— Direction —
Please rewrite the rows below as a CSV with two columns, "prompt" for each row's text and "answer" for its answer, using one line per row, quoting every field, and replacing line breaks with spaces. Leave the pictures out.

** Start Data supplied **

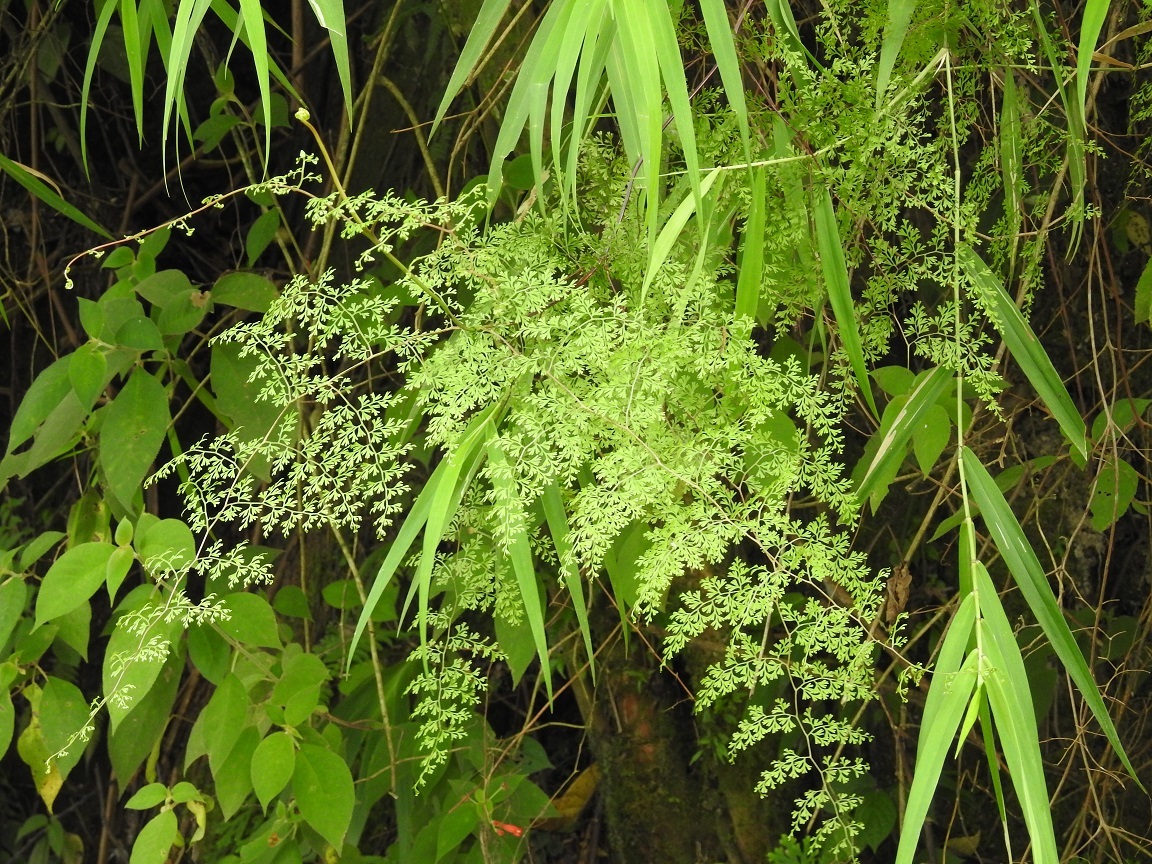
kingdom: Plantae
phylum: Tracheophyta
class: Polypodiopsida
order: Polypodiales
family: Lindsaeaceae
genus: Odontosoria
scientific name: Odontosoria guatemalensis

** End Data supplied **

— Exercise solution —
prompt,answer
"kingdom:","Plantae"
"phylum:","Tracheophyta"
"class:","Polypodiopsida"
"order:","Polypodiales"
"family:","Lindsaeaceae"
"genus:","Odontosoria"
"scientific name:","Odontosoria guatemalensis"